### Work instructions
Copy exactly, and only, the lines from the line containing "aunque en calidad de" through the last line of the records below, both included.
++++ Exercise material ++++
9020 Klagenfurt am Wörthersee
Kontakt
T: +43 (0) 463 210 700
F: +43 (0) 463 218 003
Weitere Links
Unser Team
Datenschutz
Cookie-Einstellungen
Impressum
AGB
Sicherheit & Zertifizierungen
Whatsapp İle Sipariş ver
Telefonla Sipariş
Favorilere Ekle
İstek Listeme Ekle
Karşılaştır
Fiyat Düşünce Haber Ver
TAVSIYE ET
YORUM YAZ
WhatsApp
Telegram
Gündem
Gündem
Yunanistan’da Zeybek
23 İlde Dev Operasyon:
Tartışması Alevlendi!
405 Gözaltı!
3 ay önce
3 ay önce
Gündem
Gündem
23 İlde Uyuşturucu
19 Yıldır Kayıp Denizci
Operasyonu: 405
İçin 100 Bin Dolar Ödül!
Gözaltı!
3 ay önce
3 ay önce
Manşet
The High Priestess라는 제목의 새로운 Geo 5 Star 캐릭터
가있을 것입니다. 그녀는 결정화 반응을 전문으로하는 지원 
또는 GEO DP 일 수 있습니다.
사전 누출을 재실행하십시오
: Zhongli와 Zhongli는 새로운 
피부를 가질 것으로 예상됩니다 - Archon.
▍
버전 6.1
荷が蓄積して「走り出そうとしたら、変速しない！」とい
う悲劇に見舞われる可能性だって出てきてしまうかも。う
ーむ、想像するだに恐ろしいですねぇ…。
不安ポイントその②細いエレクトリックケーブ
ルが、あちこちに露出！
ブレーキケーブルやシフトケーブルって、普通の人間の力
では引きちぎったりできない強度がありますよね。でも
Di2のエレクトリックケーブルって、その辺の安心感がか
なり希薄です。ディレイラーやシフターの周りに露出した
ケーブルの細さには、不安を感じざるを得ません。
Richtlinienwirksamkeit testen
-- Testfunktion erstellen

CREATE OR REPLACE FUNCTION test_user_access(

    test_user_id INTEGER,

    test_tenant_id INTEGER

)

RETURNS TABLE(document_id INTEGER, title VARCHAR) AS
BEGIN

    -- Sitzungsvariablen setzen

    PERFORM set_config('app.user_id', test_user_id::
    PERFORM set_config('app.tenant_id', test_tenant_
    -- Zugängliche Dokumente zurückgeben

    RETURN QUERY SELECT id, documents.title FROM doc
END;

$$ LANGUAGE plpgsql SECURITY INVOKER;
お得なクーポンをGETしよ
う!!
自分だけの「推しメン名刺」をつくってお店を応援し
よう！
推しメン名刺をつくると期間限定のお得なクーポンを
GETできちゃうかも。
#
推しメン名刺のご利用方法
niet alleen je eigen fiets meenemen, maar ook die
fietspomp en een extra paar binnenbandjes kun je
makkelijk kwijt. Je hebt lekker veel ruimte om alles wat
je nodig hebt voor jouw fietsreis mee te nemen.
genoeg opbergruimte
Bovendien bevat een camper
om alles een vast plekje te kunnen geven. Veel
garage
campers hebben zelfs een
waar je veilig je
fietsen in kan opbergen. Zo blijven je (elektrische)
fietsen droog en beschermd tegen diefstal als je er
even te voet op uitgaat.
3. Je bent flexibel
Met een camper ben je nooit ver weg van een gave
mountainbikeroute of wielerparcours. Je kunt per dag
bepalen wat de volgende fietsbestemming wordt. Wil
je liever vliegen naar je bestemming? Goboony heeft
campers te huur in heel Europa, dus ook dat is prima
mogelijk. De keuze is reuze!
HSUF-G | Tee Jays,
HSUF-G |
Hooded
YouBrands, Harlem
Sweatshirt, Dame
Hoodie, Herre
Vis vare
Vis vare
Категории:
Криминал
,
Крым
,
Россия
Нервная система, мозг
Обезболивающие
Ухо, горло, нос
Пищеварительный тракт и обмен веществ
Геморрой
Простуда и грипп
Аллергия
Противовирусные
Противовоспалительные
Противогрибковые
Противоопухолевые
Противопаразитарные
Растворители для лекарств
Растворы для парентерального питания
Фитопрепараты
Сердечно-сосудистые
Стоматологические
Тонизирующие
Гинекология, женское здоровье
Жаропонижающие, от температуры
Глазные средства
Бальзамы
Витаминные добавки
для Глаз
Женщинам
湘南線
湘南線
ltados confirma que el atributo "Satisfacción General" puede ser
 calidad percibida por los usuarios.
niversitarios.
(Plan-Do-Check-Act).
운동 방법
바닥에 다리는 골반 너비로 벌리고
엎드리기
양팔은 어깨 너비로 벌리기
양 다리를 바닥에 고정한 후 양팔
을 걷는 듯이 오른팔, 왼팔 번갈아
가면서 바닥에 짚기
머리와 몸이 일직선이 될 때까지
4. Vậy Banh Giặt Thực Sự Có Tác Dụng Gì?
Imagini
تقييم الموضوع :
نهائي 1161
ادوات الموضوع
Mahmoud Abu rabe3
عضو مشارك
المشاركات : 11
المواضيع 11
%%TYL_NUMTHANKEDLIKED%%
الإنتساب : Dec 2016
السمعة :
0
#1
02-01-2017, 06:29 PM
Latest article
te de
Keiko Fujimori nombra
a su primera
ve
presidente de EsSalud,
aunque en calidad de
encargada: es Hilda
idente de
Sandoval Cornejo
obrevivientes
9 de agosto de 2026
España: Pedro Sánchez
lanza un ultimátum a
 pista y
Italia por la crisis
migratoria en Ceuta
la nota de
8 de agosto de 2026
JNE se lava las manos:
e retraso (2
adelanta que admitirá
++++
### Written reply
aunque en calidad de
encargada: es Hilda
idente de
Sandoval Cornejo
obrevivientes
9 de agosto de 2026
España: Pedro Sánchez
lanza un ultimátum a
 pista y
Italia por la crisis
migratoria en Ceuta
la nota de
8 de agosto de 2026
JNE se lava las manos:
e retraso (2
adelanta que admitirá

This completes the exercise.